Morrison is also wary of a certain element of nimbyism creeping into local objections to new Roots Allotments sites. He gives the example of recent opposition to a site near Bristol, which came largely from people in a nearby village where most residents had a large garden of their own. “They said ‘we are fortunate to have fairly large gardens, so there's not much local appetite [for allotments].’ But think about the people 1.5 miles away in Bristol who don't have those big gardens.

“Nothing is perfect in this world. And if you constantly chase an idea of perfection, we're never going to have progress,” Morrison says bullishly. “The closer you get to food growing and food production, understanding the instability we’re heading towards, the more you realise we need a variety of solutions. That's why we will carry on with what we're doing.”

For a council with a finite budget, allotments aren’t always going to come out on top, adds Teanby. “If you look at them purely financially, the cost of management versus the income, it probably doesn’t stack up particularly well. You’ve really got to see value in the social aspect of it.”

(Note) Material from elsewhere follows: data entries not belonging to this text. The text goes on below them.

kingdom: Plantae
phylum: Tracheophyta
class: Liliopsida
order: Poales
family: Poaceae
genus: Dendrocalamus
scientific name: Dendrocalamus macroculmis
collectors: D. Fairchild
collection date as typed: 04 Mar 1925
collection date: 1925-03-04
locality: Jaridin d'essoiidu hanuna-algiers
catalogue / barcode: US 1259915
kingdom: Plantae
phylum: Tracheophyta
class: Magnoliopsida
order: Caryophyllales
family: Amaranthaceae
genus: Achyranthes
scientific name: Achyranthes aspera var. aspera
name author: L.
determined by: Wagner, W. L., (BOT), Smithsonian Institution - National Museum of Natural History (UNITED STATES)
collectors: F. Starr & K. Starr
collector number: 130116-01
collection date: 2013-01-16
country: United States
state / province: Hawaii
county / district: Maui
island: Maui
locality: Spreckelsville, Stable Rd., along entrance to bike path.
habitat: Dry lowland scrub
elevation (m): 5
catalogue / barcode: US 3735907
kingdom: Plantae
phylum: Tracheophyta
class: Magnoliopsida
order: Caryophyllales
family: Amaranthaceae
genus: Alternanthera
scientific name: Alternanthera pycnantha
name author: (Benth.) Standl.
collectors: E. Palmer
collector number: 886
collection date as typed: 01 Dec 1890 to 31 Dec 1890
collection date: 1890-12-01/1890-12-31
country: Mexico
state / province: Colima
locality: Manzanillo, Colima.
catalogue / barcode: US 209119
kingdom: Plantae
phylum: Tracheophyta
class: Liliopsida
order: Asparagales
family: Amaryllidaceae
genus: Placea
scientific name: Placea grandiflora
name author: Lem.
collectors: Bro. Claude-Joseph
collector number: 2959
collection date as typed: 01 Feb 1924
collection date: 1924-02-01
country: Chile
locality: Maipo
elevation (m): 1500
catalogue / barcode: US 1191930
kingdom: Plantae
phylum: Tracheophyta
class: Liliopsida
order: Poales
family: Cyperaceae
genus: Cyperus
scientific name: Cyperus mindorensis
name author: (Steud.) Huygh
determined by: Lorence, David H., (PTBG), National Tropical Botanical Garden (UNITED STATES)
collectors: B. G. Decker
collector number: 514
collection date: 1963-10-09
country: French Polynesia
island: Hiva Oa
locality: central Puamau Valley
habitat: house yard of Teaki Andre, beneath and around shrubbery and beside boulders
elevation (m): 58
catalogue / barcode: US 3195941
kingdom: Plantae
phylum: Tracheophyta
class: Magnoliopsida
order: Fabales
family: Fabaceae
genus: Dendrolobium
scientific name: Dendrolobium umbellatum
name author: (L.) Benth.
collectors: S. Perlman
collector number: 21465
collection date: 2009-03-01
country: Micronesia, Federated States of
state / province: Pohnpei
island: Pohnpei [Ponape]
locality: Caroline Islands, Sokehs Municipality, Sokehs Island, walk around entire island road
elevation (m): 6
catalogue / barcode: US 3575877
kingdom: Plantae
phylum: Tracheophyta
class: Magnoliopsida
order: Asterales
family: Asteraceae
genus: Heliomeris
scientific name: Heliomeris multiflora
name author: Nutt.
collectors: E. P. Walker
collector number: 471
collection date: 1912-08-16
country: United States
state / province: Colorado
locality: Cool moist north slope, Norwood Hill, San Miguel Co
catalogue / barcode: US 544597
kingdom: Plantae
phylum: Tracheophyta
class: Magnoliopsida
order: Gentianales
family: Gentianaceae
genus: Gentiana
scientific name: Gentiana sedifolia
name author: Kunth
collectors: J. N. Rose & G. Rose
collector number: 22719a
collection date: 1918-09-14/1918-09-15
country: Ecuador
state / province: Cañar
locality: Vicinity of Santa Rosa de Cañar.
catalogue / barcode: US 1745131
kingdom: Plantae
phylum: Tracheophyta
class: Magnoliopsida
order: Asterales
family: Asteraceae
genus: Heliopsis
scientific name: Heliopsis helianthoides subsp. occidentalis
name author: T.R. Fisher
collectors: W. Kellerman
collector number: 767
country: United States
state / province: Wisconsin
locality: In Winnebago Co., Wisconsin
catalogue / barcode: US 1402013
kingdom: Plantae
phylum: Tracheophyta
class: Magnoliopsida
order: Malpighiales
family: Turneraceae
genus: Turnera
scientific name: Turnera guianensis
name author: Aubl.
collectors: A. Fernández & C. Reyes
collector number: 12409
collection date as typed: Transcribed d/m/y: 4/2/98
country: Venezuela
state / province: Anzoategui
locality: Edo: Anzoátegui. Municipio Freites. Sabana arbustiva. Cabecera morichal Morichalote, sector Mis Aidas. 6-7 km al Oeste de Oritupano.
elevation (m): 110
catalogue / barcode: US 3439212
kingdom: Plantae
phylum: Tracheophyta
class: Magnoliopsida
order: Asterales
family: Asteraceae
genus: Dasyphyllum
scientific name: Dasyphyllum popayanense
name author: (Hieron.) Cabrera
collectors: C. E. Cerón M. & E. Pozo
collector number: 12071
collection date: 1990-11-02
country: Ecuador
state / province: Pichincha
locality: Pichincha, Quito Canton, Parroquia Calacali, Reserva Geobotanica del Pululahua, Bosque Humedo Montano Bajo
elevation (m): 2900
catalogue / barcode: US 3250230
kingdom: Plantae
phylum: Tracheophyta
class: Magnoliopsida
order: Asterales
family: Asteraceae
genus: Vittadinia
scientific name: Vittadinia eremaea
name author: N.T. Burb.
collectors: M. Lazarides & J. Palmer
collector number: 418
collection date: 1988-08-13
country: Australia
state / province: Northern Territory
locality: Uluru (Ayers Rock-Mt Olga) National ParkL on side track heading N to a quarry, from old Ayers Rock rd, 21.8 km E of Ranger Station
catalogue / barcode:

Allotments around the world

Kleingartenverein Kolonie Westend, Charlottenburg, Berlin, Deutschland. Image: Bildagentur-online/Alamy

Germany

In Germany there are more than 900,000 ‘kleingarten’ available to members of local gardening organisations. However, their recent boom in popularity means waiting lists in the bigger cities can be long.

 

 

Drone view of the Manguinhos Complex Community Organic Vegetable Garden - Hortas Cariocas Project of the Municipal Environment Secretariat. Image: Pulsar Imagens/Alamy

Brazil

Hortas Cariocas’ is a Brazilian allotment project in Rio de Janeiro, with the aim of encouraging organic vegetable production in low-income communities and public schools. The neighbourhood is given the materials and resources to create a vegetable garden and the gardeners receive a small sum of money to help them dedicate their time to the project.

 

 

Aerial photo of Canadian community garden

Community Garden in Canada

Canada

Community Gardens in Canada differ from the UK-style allotment in that they are used collectively by residents of the same neighbourhood rather than divided into smaller plots for individual households.